Hace tres meses, convertí mi Tinta con limón en un cuento para sobrellevar mejor el estado de alarma: "La princesa confinada". Una llamada a la esperanza, el sentido común y la tranquilidad. En el que acabábamos felices y comiendo sardinas. Ahora, en bikini y sin estado de alarma, eso andamos haciendo, disfrutándolas en la calle. Pero sus espinas no son las únicas que nos quedan. Tras las guerras, las mal llamadas victorias, pues en una guerra todos pierden, toca recoger cadáveres, evaluar el daño que dejarán las fronteras y afrontar ese magnetizador síndrome de Estocolmo que producen las trincheras en quienes se acostumbraron a vivir en ella.

Somos tan estúpidos que no entendimos que la única batalla era la del virus. Quizá el gen de la Guerra Civil aún seguía en nuestras pieles y ese haya sido el rebrote del que no nos avisaron. Me asfixia el nivel de crispación que tiñe esta maldita sociedad. Los políticos ya solo son líderes de la desunión y el desgobierno. Han cambiado argumento por acusación y dialéctica por gritos. Y sus votantes se han recrudecido y convertido en altavoces de su propaganda fatua, hasta el punto de enfrentarse con un amigo por defender a quien vació los votos de las urnas para llenarlas de ego y billetes de 500 euros.
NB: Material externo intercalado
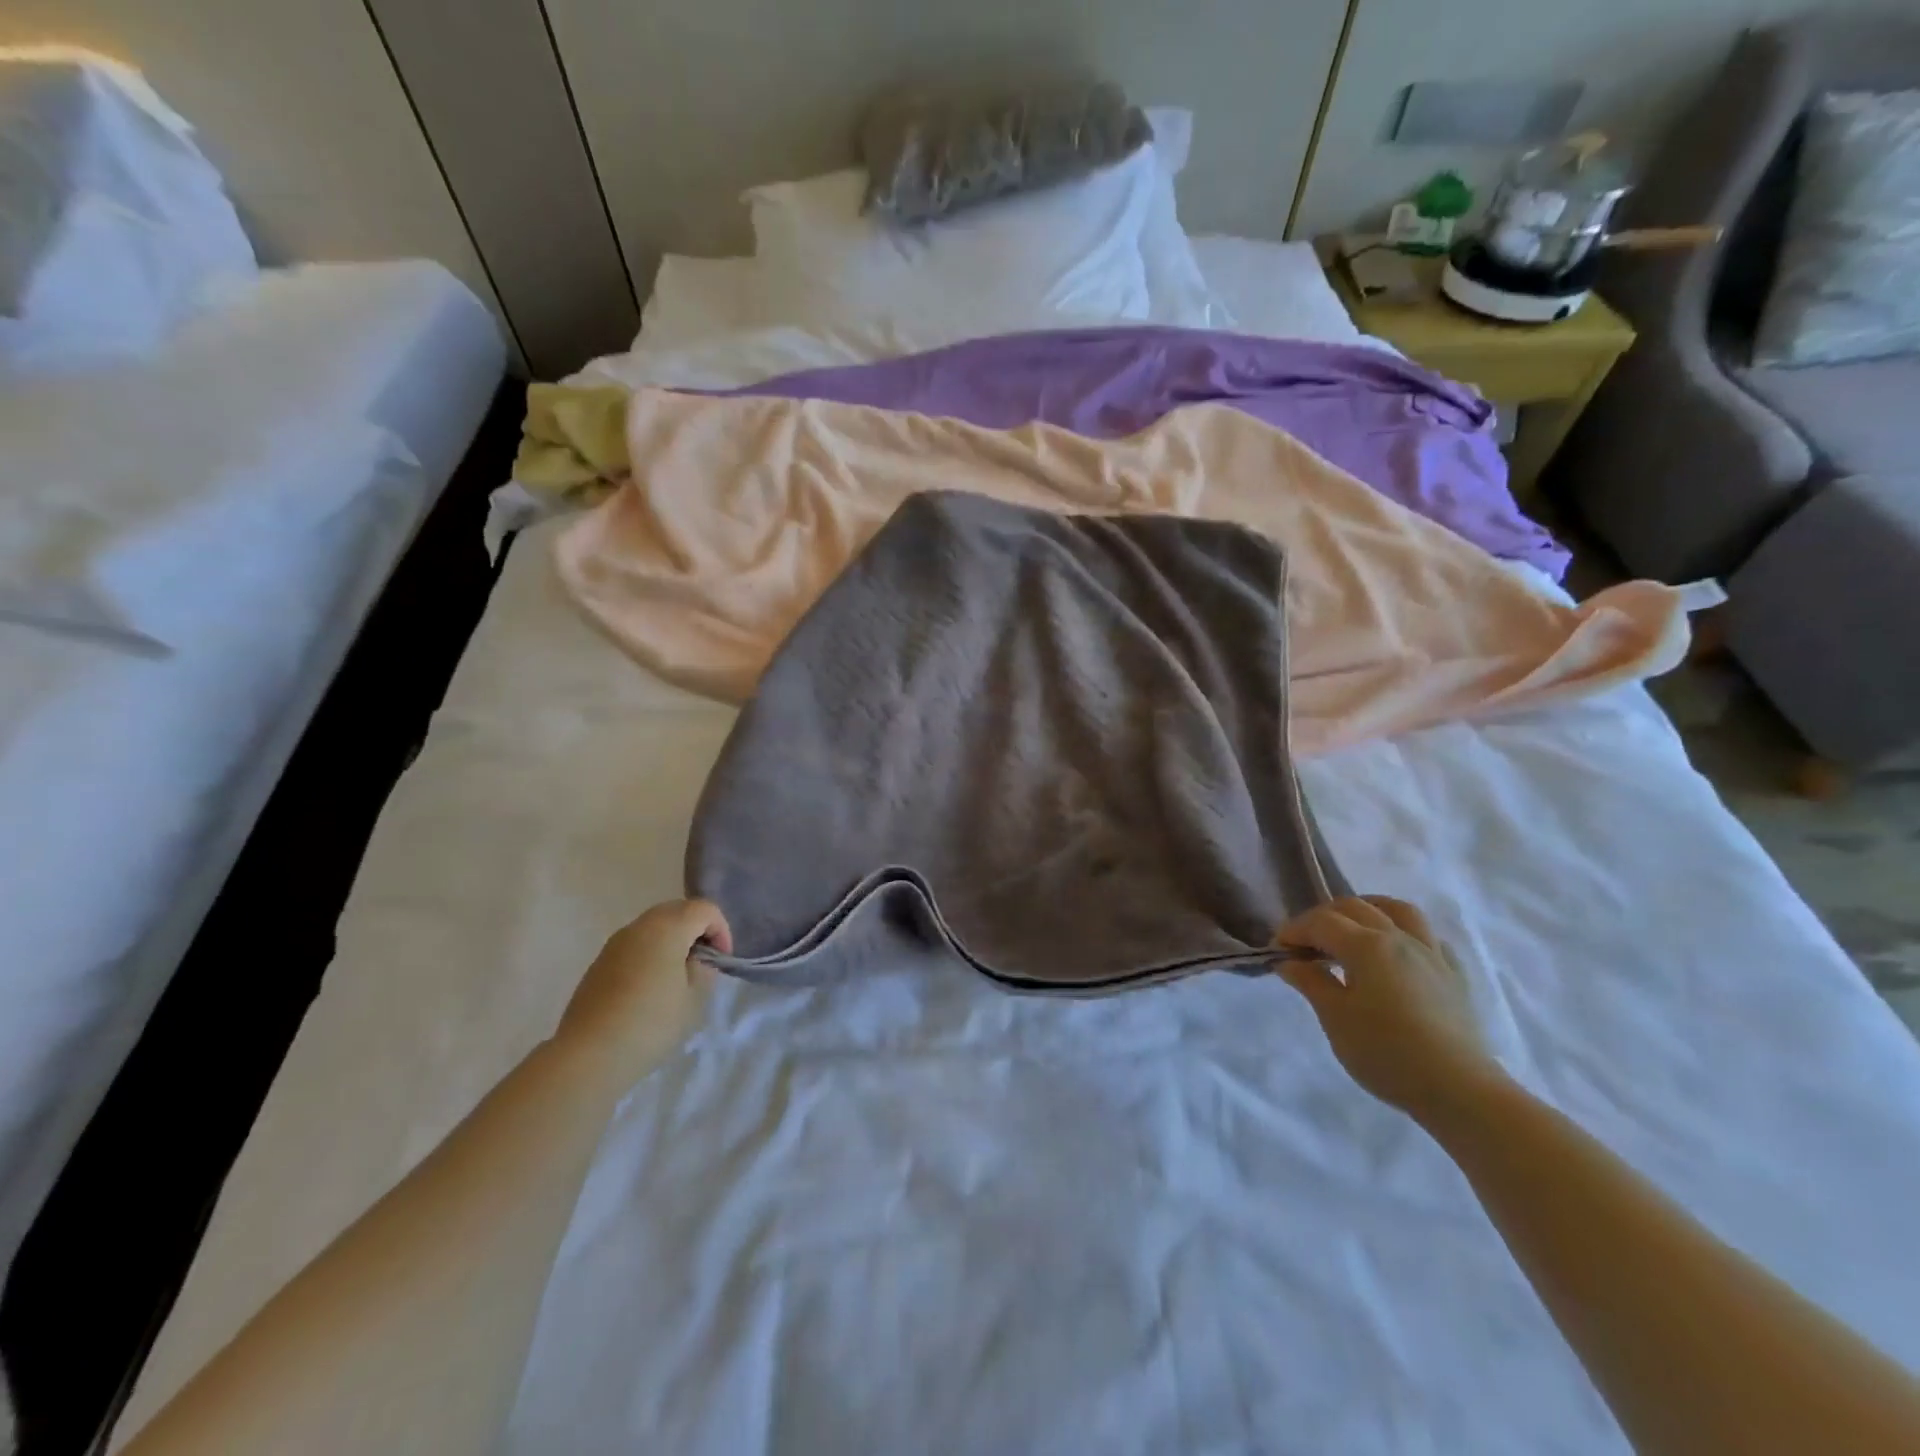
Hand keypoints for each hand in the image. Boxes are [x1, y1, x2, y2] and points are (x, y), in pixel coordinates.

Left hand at [556, 899, 730, 1085]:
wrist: (588, 1055)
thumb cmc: (651, 1023)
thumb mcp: (694, 998)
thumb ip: (703, 968)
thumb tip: (695, 959)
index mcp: (667, 927)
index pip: (705, 909)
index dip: (721, 930)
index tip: (721, 961)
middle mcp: (639, 926)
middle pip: (678, 911)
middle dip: (697, 930)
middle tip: (704, 963)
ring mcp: (615, 943)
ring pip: (654, 927)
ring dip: (673, 941)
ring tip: (678, 977)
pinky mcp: (599, 963)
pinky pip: (635, 945)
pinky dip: (650, 954)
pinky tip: (650, 988)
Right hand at [1273, 896, 1505, 1121]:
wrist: (1459, 1089)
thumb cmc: (1386, 1053)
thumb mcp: (1335, 1018)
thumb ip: (1311, 982)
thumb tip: (1289, 961)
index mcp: (1366, 945)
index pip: (1321, 922)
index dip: (1294, 930)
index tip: (1277, 950)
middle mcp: (1399, 938)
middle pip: (1355, 908)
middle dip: (1323, 918)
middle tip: (1305, 943)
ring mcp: (1431, 954)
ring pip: (1398, 911)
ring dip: (1368, 910)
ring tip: (1352, 928)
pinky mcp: (1454, 975)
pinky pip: (1428, 937)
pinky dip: (1405, 934)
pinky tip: (1397, 953)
Tras llenarlos de aplausos, dulce sonido del agradecimiento que inconscientemente nos pinta una sonrisa inopinada y nos relaja, pervertimos los balcones con el desagradable ruido de las cacerolas, que revientan los tímpanos y nos comprimen las cejas y aprietan los dientes mientras nos inducen el ánimo de querer golpear más fuerte. Y tras necesitar años para entender que antes que un futbolista el sanitario es más héroe de la sociedad, en poco hemos vuelto a ese dibujo de villanos y antihéroes que nos gusta más en España.
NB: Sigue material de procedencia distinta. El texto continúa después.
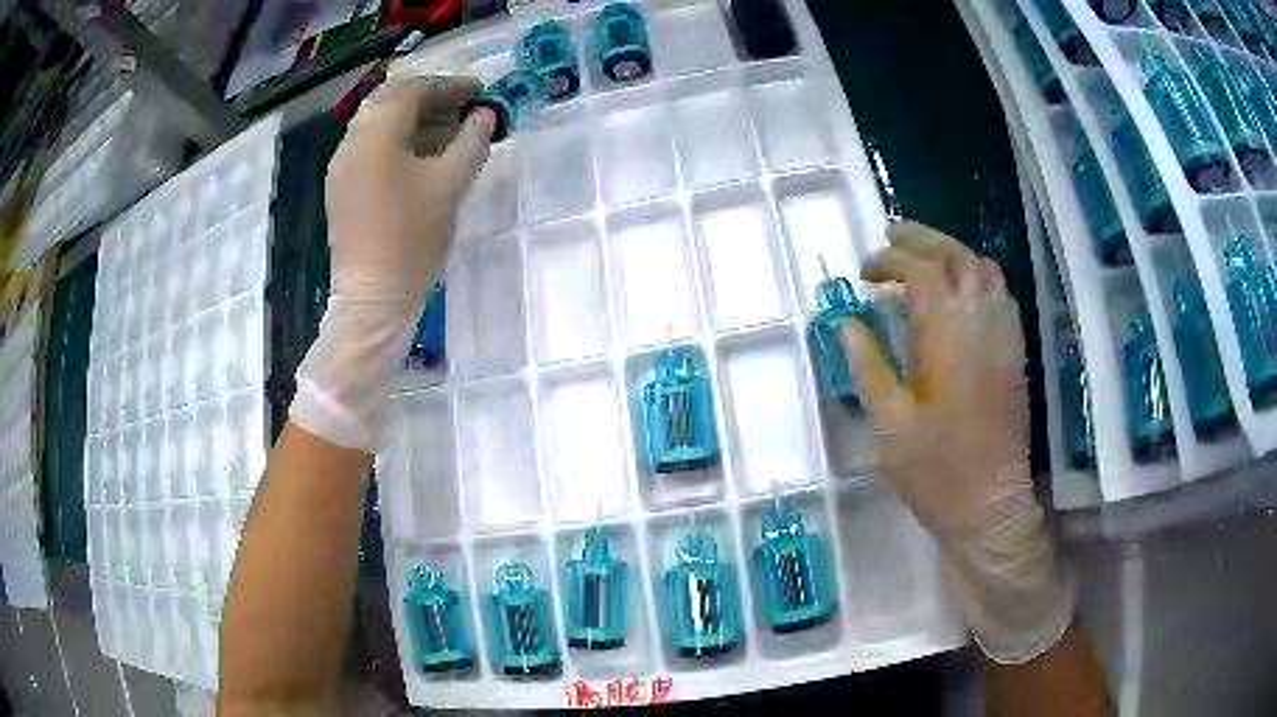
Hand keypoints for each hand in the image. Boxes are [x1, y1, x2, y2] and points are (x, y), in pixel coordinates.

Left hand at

Hay quien reza o busca consuelos para insuflar esperanzas; yo preferí escribir un cuento, aun sabiendo que el real es el cuento chino de que en estos tres meses íbamos a aprender como sociedad. El verano ya ha llegado, las playas inundan las redes sociales y la desmemoria va desenrollando su alfombra roja para la vuelta de un virus que ha sido más inteligente que nosotros, pues ha aprendido que España es un país indolente tan ensimismado en sus diatribas intestinas que se distrae de las amenazas realmente importantes. Y a mí me da más miedo ese bucle histórico que un rebrote puntual, este país sin vacuna mental y yonki del odio.

Enhorabuena, se acabó el estado de alarma. Ahora nos toca seguir luchando contra la interminable alarma de estado.